Howdy folks, Crooker here once again with another review for Daniel Warren Johnson and Jorge Corona’s Transformers from Skybound. This is issue #22, and pardon my haste, but already an instant classic. We’re now only two issues away from the ending to this epic, award winning saga, so let’s dig in and enjoy what we have for the month.
What an issue. Man oh man, what an issue. I think this one has come the closest to re-igniting that initial spark of excitement and satisfying level of human and robot drama that characterized the opening arc. If there’s one thing I missed in the intermediary, it was more Autobot and human interactions.
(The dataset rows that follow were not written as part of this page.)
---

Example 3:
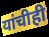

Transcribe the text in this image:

यांचीही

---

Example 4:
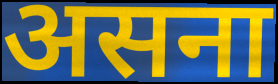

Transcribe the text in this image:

असना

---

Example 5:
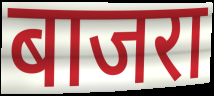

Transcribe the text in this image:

बाजराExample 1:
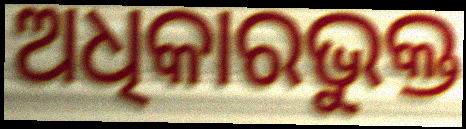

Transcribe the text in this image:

ଅଧିକାରଭୁକ୍ତ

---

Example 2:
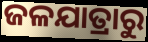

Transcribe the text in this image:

ଜଳଯାତ୍ରାରୁ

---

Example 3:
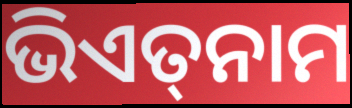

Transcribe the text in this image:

ଭିଏତ୍‌ନାମ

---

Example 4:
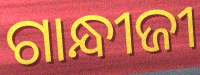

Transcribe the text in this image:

ଗାନ୍ଧୀଜୀ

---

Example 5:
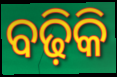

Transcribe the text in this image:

ବଢ଼ିକିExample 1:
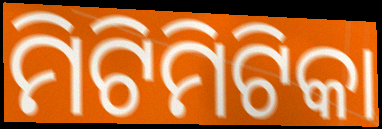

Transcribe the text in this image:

ମିଟିମିଟିକା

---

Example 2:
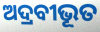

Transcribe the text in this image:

ଅଦ୍ରବୀଭୂତ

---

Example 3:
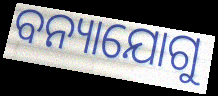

They’re the backbone of any truly fantastic Earth-bound Transformers narrative, and DWJ is himself a master at Budianskian style stories. This issue brings the human town from the first arc back around and finally returns to the theme of working together with the Autobots for mutually assured survival. God, I truly love that. I cannot name you a Transformers comic that does this idea better – and I would know, I’ve practically read them all! So many Transformers books struggle with “the human problem”, but well, if you seem their inclusion as a problem to be solved instead of a great opportunity… you’ve already made the first wrong step.

Skybound
This issue helps show just how easy it is to pull off if you just have a really good idea. It calls to mind the town of Clairton in Marvel’s seminal ROM: Spaceknight comics from back in the day, the small close knit band of Human allies and their strange friend and protector from beyond the stars. It’s crazy to me how this is such a unique idea for this story, it sounds so obvious in hindsight, doesn’t it? Could almost make one mad that human drama is so rarely attempted at all, it feels like we should have been mining these themes this effectively DECADES ago.
Oh, also, Megatron does the most evil thing in the history of evil things in this one. Screw you, Megatron!

Skybound
The art of this issue is genuinely fantastic, as it tends to be, but something feels so much more impactful this time. Probably because it’s light on action, I would guess. Action is great, and Corona is fantastic at it, but so much of this run has been characterized by action that an issue with minimal feels honestly pretty refreshing. The emotional beats hit immensely hard, and everyone’s feelings palpable. Instantly iconic shots too, like Spike looking back from in front of the matrix, hand outstretched and asking Prime to be proud of him. Optimus reverting to Marvel Comics-y colors (very nice Mike Spicer, very nice) when experiencing his “hall of Primes” vision, Megatron’s treatment of the infamous dead deer… god damn man, what a visually stunning issue this one is.
Transformers #22 might genuinely be the best issue since the opening arc of DWJ’s run. Not that anything in between has been bad or even subpar – far from it – but this issue really knocked it out of the park and gave me a lot to chew on. I love when Transformers and humanity work together, I love love love love love it. It’s the truest fulfillment of the original vision for the franchise as penned by Bob Budiansky for Marvel back in the day, and an elevation of the most profound ideas the series ever toyed with. Any issue at all that plays with these, even a little, its doing so, SO much more than what most Transformers comics have ever given. Moments though they all have, every previous publisher of this franchise has struggled to care about how humanity is important to the entire concept.
Skybound’s take has proven time and time again that it truly understands, better than most, the heart behind the spark.